Intune Application Creation Options Explained

In this article, we will cover all of the Intune Application Creation Options that are available within the publisher. These are options that apply specifically to the creation of Win32 applications for your Intune tenant. Below is a screenshot of this section as of the writing of this article.

Intune Options

This article does not go over configuring authority, app ID, and secret. For documentation on configuring these items please refer to our setup documentation for Intune here.

Topics covered in this section include:

Digitally sign the detection method script and enforce signature checking on the application in Intune

When this option is checked, it will enforce signature checking for the detection method script.  This option will be reflected in the application’s properties in your Intune tenant under Detection Rules.
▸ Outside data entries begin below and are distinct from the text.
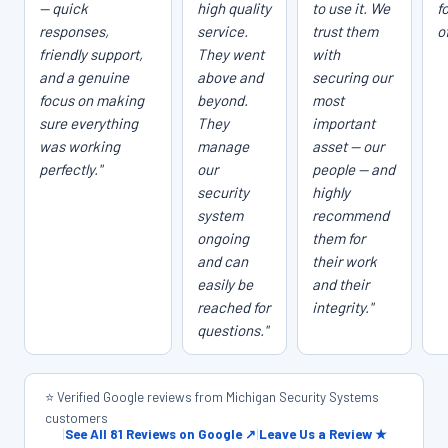
— quick
high quality
to use it. We
f
responses,
service.
trust them
o
friendly support,
They went
with
and a genuine
above and
securing our
focus on making
beyond.
most
sure everything
They
important
was working
manage
asset — our
perfectly."
our
people — and
security
highly
system
recommend
ongoing
them for
and can
their work
easily be
and their
reached for
integrity."
questions."
⭐ Verified Google reviews from Michigan Security Systems
customers
|
See All 81 Reviews on Google ↗
|
Leave Us a Review ★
enforcing the signature property within Intune tenant

If this option is enabled, you will need to browse for a code-signing certificate from your local computer’s personal store to sign the Powershell detection method scripts for all created applications.  If you also use our product for MEMCM (SCCM), you can use your WSUS code signing certificate that you previously created also to sign the detection method script for Intune apps, as long you are running the service from the same server.  The certificate will still need to be deployed to your Intune-managed clients for the script to be trusted.

Copy the assignments from previously created applications when an updated application is created

The Publisher can immediately add assignments for the apps to Azure AD groups upon creation.  This option can be executed through a right-click action at a global, vendor, or individual level.  Right-clicking a product, vendor, or All Products will give you the option to Manage Assignments. From this window, you can add an assignment for an app or apps as Available, Required, or as an Uninstall.

assign app to azure group

When a new version of an app is created, and the box to copy assignments in the Intune Options window is checked, the Publisher will automatically transfer these assignments to the newly created application.

Update Enrollment Status Page associations with new application when an updated application is created

This option will ensure that the list of selected Win32 applications for an Intune Enrollment Status Page is kept up to date as new versions of applications are published. These Enrollment Status Pages are commonly used during Autopilot. With this checkbox checked the Publisher will ensure the latest version of the published application are associated with your ESP.

Delete the assignments from previously created applications when an updated application is created

This option corresponds with ‘Copy Assignments… feature from above. When the Publisher creates a new version of an application or update, the old version will still exist in the Intune tenant (unless specified to be deleted ie. 1 or 2).  This Win32 application will still have the same assignments that were set before the new version was created.  If the copy assignments option is set you will end up having two different versions of the same Win32 application assigned to your Intune clients.  To avoid this, you would want to enable this option to delete the assignments of the old application, so that only the latest version of the application is assigned to your clients.

Delete any previously created applications when an updated application is created

As explained in Option 2 and 4, when the Publisher runs a sync and finds a new version is released for an application, it will create the new version of the application.  Without selecting this option, the old version of the application will still exist in the Intune tenant.  If this option is enabled, however, the Publisher will delete the old version of the application when the new version is created.  Select this option if you only want to have the latest version of an application that exists in your Intune tenant.

Delete any previously created updates when a new update is published

As explained above, when the Publisher runs a sync and finds a new version is released for an application it will create the new version of the application as an Intune Update.  Without selecting this option, the old version of the Intune Update will still exist in the Intune tenant.  If this option is enabled, however, the Publisher will delete the old version of the Intune Update when the new version is created.  Select this option if you only want to have the latest version of an Intune Update that exists in your Intune tenant.

Run Intune Application Manager Utility

This button will open up a new window that will query for all applications in your Intune tenant.

This window allows you to quickly query all of your Win32 apps within your Intune tenant.  You can also delete assignments or delete the applications in bulk, whereas doing this directly in your Intune tenant requires you to make deletions one app at a time.

Disable the Applications tab for publishing applications to Configuration Manager

Selecting this option will render the ConfigMgr Apps tab invisible within the Publisher console.  If you are only managing devices using Intune, select this option to keep tabs relevant to Configuration Manager out of sight.

Disable the Updates tab for publishing software updates to WSUS

Selecting this option will render the Updates tab invisible within the Publisher console.  If you are only managing devices using Intune, select this option to keep tabs relevant to Configuration Manager out of sight.